Мы перекинулись несколькими ничего незначащими словами взаимных приветствий…
– Сегодня, господин тайный советник, – начал я, переходя к цели моего визита, – я делаю свой первый шаг на пути моего дипломатического поприща…
Я заметил по глазам Надольного, что о приграничном инциденте ему уже известно (напомню, что все наши телеграфные сношения перлюстрировались). Я заявил протест. Он стал отделываться разными «отписочного» характера любезными заявлениями: он примет-де меры, все-де уладится, наведет справки и пр. Я настаивал на том, чтобы ввиду срочности этого дела и серьезности его он сейчас же, при мне сообщил соответствующему военному начальству и потребовал бы категорического приказа зарвавшемуся немецкому офицеру возвратить заложников, скот и пр., отойти от нашей границы и наказания его. После долгих препирательств, Надольный тут же исполнил мое требование: инцидент был исчерпан, офицер понес наказание.

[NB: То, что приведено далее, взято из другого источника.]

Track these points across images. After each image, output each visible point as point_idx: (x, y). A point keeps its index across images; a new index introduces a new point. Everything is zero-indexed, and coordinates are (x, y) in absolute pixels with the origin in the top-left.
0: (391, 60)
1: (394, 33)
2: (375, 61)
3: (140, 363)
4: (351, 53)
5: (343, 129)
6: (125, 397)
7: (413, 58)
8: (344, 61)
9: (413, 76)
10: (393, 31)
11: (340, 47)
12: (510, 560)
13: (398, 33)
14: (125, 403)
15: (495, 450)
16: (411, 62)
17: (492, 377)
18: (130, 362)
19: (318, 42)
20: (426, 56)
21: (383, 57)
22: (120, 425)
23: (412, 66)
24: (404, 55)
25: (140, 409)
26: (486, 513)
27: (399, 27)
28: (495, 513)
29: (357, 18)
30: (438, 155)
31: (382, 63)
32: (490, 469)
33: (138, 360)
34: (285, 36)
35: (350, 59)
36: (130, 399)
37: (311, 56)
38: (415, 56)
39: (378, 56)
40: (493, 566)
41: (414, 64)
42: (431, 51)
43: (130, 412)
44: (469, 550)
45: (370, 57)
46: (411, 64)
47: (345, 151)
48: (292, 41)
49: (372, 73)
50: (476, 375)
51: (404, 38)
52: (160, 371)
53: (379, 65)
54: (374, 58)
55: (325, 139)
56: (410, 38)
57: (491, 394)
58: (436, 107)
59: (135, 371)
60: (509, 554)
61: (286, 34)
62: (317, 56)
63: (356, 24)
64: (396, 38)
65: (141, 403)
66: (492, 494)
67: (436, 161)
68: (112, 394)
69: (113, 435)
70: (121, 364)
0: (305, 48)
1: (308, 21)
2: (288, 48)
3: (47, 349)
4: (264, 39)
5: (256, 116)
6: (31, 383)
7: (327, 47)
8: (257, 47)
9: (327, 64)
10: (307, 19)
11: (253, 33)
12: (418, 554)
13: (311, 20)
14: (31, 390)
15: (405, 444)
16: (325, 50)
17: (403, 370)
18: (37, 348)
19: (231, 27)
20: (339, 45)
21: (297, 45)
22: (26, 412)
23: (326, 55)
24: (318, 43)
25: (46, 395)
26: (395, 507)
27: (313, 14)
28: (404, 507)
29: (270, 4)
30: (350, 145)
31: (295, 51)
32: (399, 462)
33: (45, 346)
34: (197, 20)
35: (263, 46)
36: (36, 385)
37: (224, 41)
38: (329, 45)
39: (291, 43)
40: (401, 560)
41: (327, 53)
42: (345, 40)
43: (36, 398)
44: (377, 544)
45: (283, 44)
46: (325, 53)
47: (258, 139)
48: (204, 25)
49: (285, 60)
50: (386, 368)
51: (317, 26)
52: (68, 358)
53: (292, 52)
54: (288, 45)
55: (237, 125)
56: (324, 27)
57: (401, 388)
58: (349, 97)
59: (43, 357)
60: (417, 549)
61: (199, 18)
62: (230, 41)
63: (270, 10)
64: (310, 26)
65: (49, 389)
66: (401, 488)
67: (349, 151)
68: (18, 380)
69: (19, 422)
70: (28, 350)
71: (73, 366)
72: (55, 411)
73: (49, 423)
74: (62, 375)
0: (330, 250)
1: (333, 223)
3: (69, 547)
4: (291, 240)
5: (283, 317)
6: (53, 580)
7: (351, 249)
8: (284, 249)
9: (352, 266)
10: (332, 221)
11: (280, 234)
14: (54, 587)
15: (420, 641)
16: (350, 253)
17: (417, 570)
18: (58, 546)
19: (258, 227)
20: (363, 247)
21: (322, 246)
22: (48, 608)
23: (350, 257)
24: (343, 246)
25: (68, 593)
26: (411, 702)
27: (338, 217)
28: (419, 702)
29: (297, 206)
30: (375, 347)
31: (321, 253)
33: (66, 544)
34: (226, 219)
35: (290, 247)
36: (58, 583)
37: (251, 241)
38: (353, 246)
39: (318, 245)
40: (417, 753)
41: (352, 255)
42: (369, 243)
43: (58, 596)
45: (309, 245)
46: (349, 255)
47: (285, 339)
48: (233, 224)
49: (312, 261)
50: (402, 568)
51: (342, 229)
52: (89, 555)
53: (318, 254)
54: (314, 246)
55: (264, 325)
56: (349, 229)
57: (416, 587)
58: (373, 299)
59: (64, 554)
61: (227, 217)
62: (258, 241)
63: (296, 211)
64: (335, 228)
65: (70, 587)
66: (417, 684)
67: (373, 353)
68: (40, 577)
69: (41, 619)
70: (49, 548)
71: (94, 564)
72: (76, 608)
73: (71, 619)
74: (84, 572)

И вслед за тем мне часто приходилось встречаться с Надольным и между нами установились очень приличные отношения, не переходившие, конечно, известных официальных границ (Это не помешало Надольному впоследствии, как увидит читатель из дальнейшего, дать распоряжение о моем аресте, заключении меня в тюрьму и долго мучить меня… – Автор.) Однако, мне вспоминается, как однажды Надольного, что называется, прорвало. Дела немцев на войне шли все хуже и хуже. На голову их падали одна за другой все боле тяжкие неудачи. Внутри страны становилось все тяжелее, недоедание все острее выявляло себя. Наряду с этим наблюдалось и начало падения дисциплины в войсках. Помню, мне стало известно из очень осведомленного источника, что в самом Берлин, по полицейским сведениям, насчитывалось до 60.000 дезертиров. Полиция всюду выискивала их и арестовывала, производя по ночам целые облавы по кварталам. И вот однажды, придя к Надольному по какому то делу (в этот день известия с фронта были очень тревожные), я застал его в большом волнении, которого он, против обыкновения, не мог скрыть.